Ben de önce neyi kastediyor diye anlamadım, kimse de anlamadı! Fakat sonra, İyidere ile ilgili deyince, yazdığım yazıyı kastediyor diye anladım ve yazanın ben ve burada olduğumu kendisine beyan ettim.
Sayın Belediye Başkanımız, sunumunu yaptıktan sonra sıra bize geldi. Ben de yazımın üzerinde olduğumu ve buna bağlı olarak Rize’miz de yapılması gerekenler, vaat edilip de yapılmayanlar ve yapılanların yerinde yapılmadığından bahsettim. Bunun sebebinin de, Rize’miz de hakkıyla işlemeyen istişare eksikliğinden kaynaklandığını beyan ettim.
Sayın Hayati Yazıcı, benim endişe duyduğum bu konulara hiç temas etmediği gibi, yazdığım yazıdan bir cümleyi katılımcıların huzurunda okuyarak, hem yazıyı hem de beni itibarsızlaştırmaya çalıştı! Halbuki kendisinin de o cümlede mübalağa sanatı kullandığımı anladığını düşünüyorum…
Beklerdim ki, partinin en üst düzey yöneticilerinden ve ilimizin milletvekili, endişe duyduğumuz konulara kısada olsa cevaplar versin. Şahsen o ümitlerle toplantıya katıldım. Yine de her neyse deyip geçelim…
Şahsen alındığım filan yok, fakat Rize’miz adına üzüldüğümü de belirtmek isterim.

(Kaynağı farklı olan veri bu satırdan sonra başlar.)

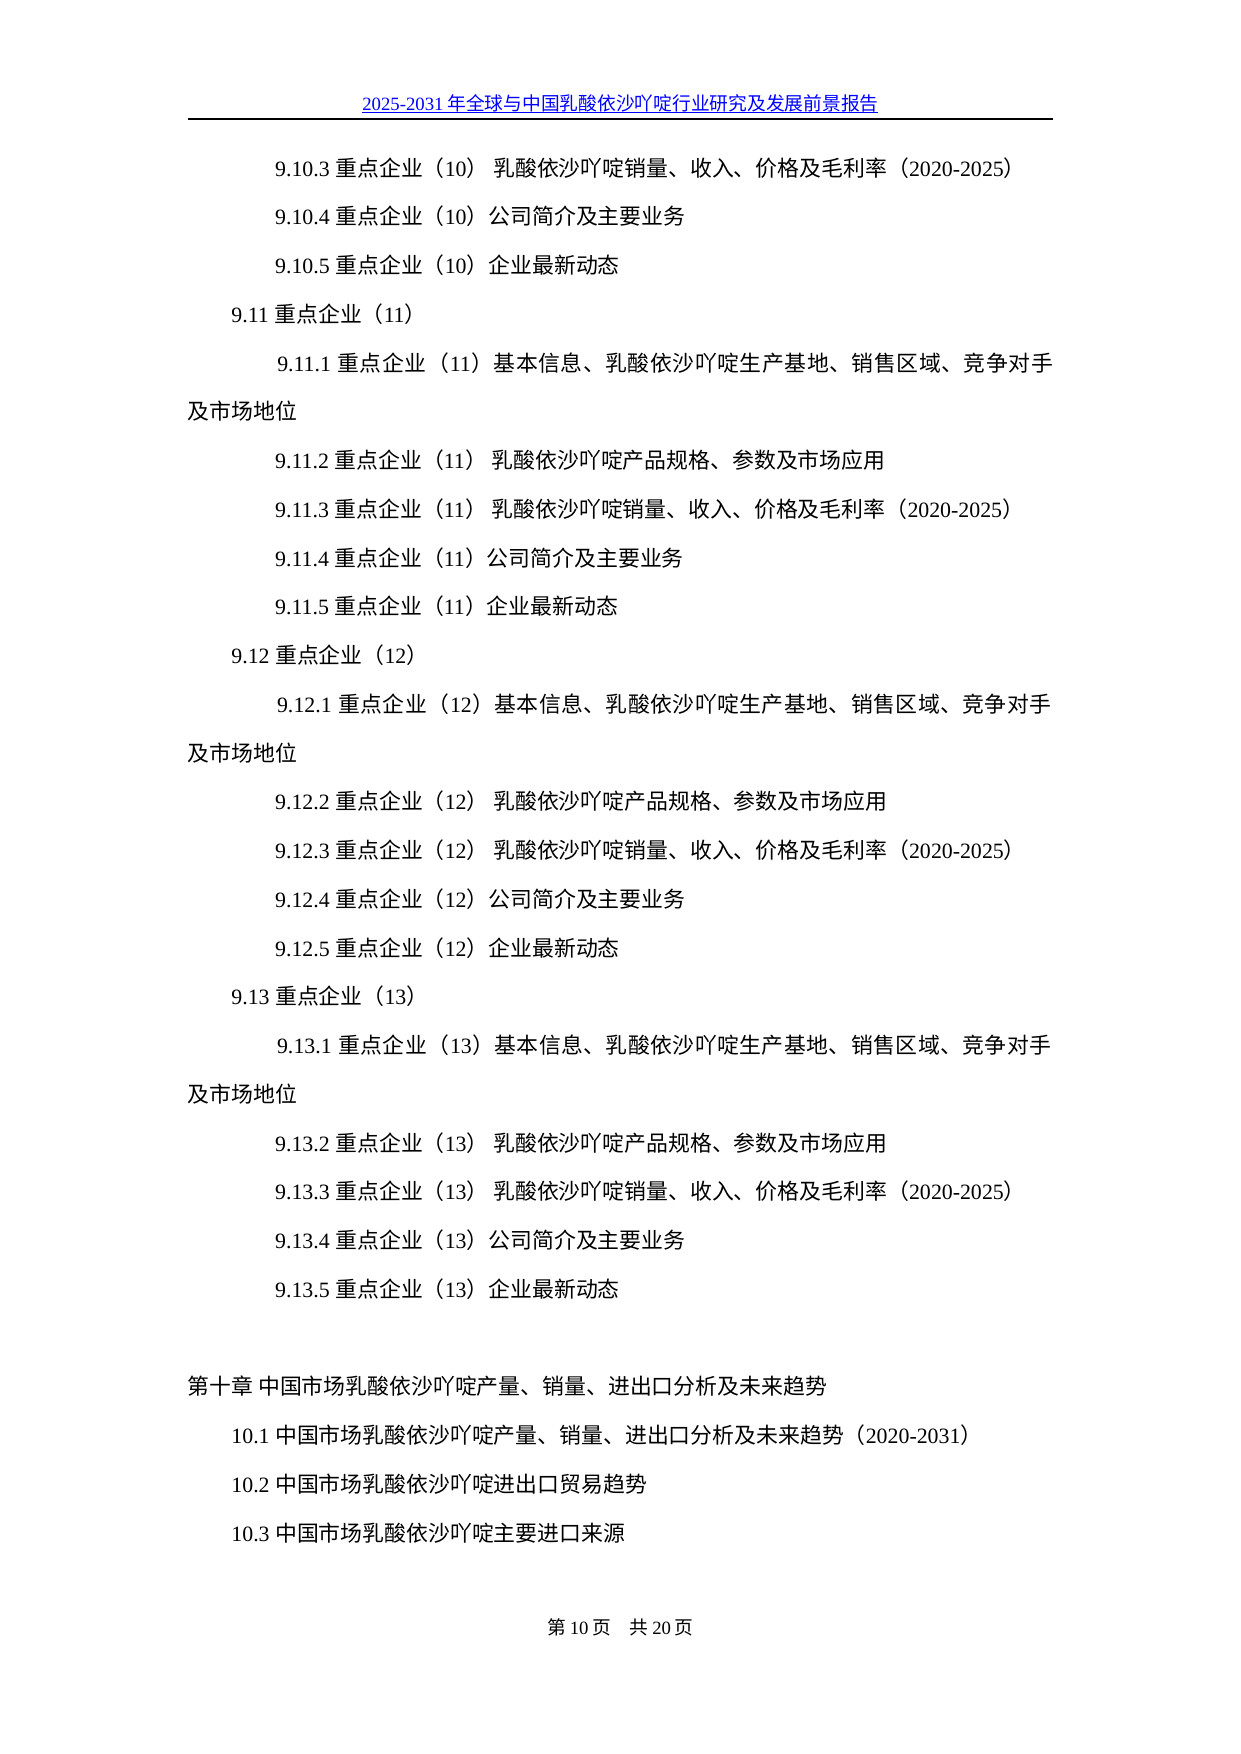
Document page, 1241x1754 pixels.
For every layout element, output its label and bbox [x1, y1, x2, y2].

text [187, 150, 1053, 1548]
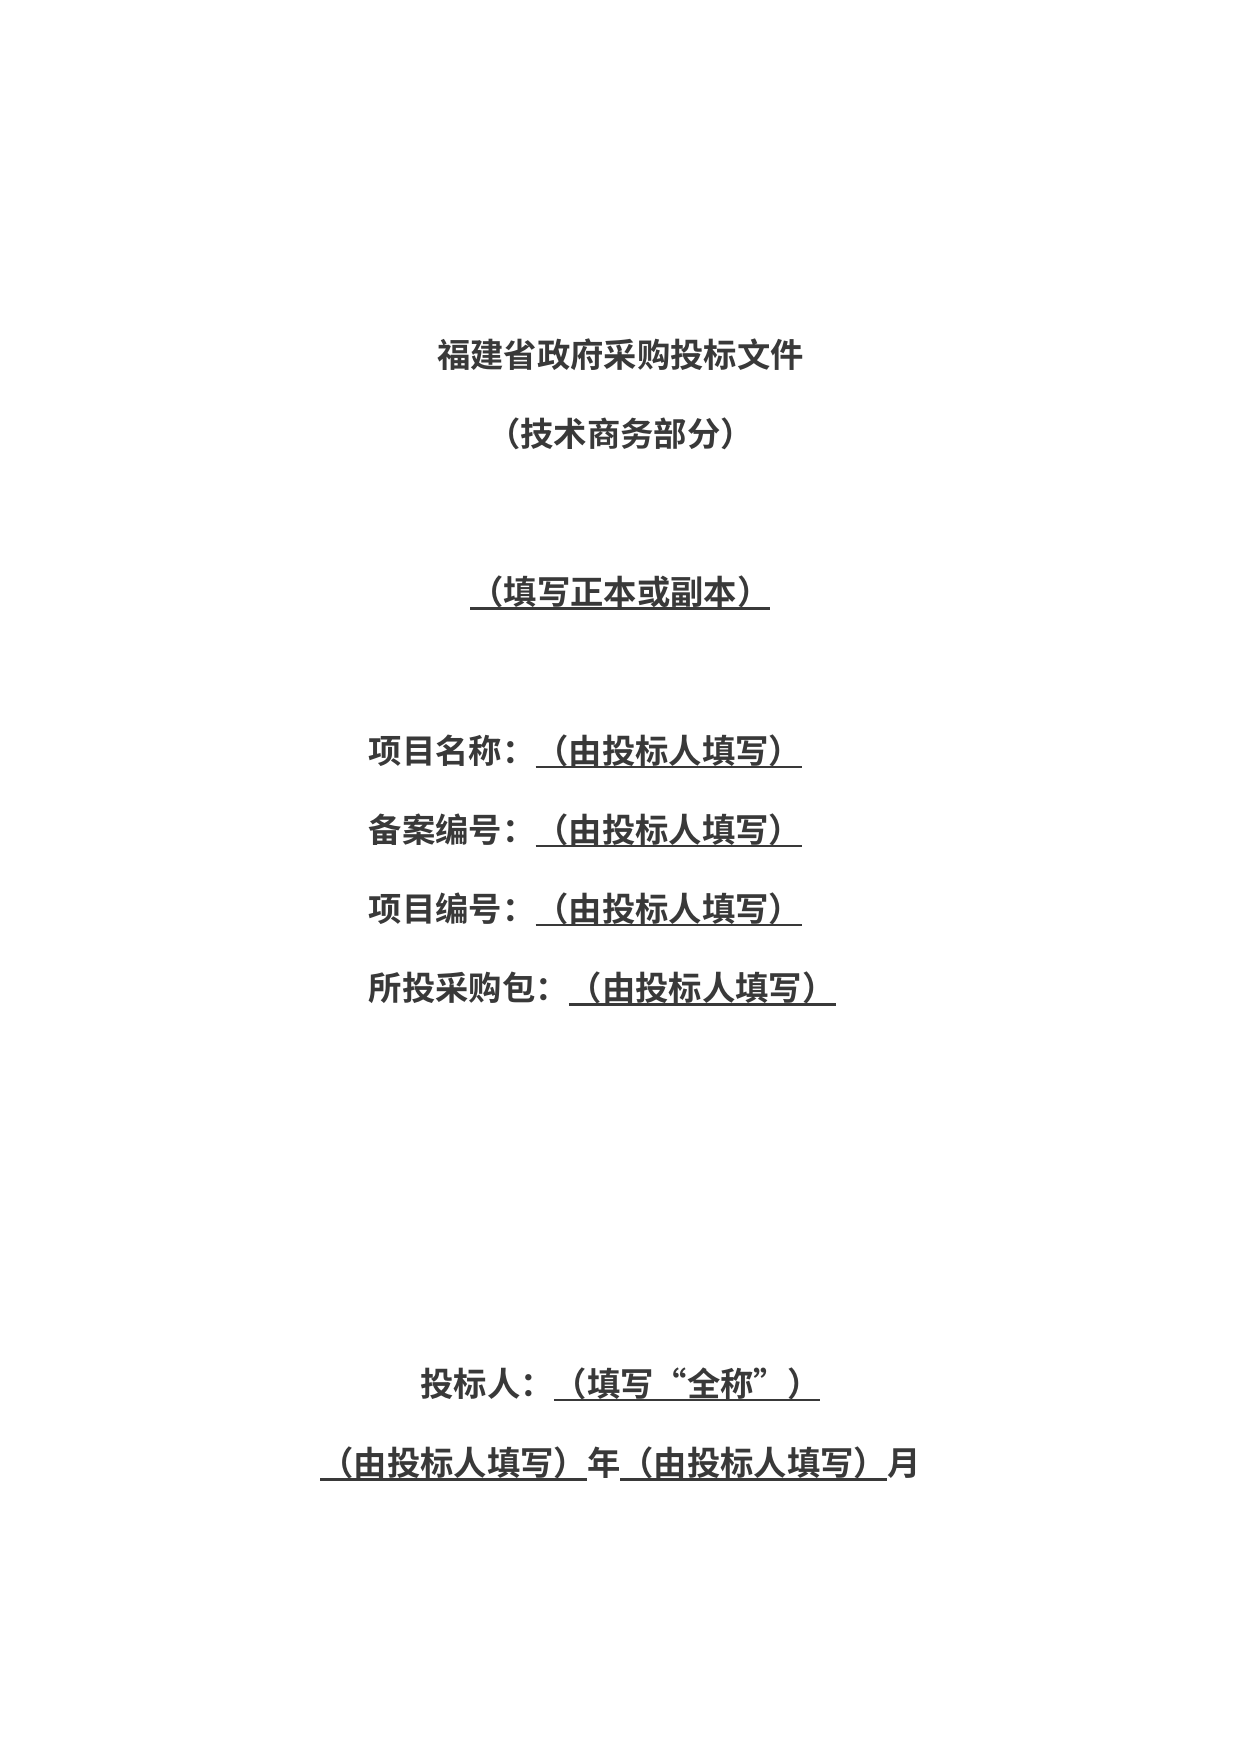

Bir de ayaküstü teleferik konusu gündeme geldi ve dedi ki, teleferik o zaman ki belediye başkan adayının kendi vaadiydi. Yani teleferiği parti vaat etmedi demek istedi.
Bu şayet böyle ise, konuyu kamuoyuna açıklayın da millet rahat etsin, teleferik teleferik deyip durmayalım.
Son olarak şunu belirtmek isterim ki, fikirler hür zeminlerde filizlenir. Rize’miz de maalesef bu zemin oluşmadığı için, bu durumdayız diye düşünüyorum.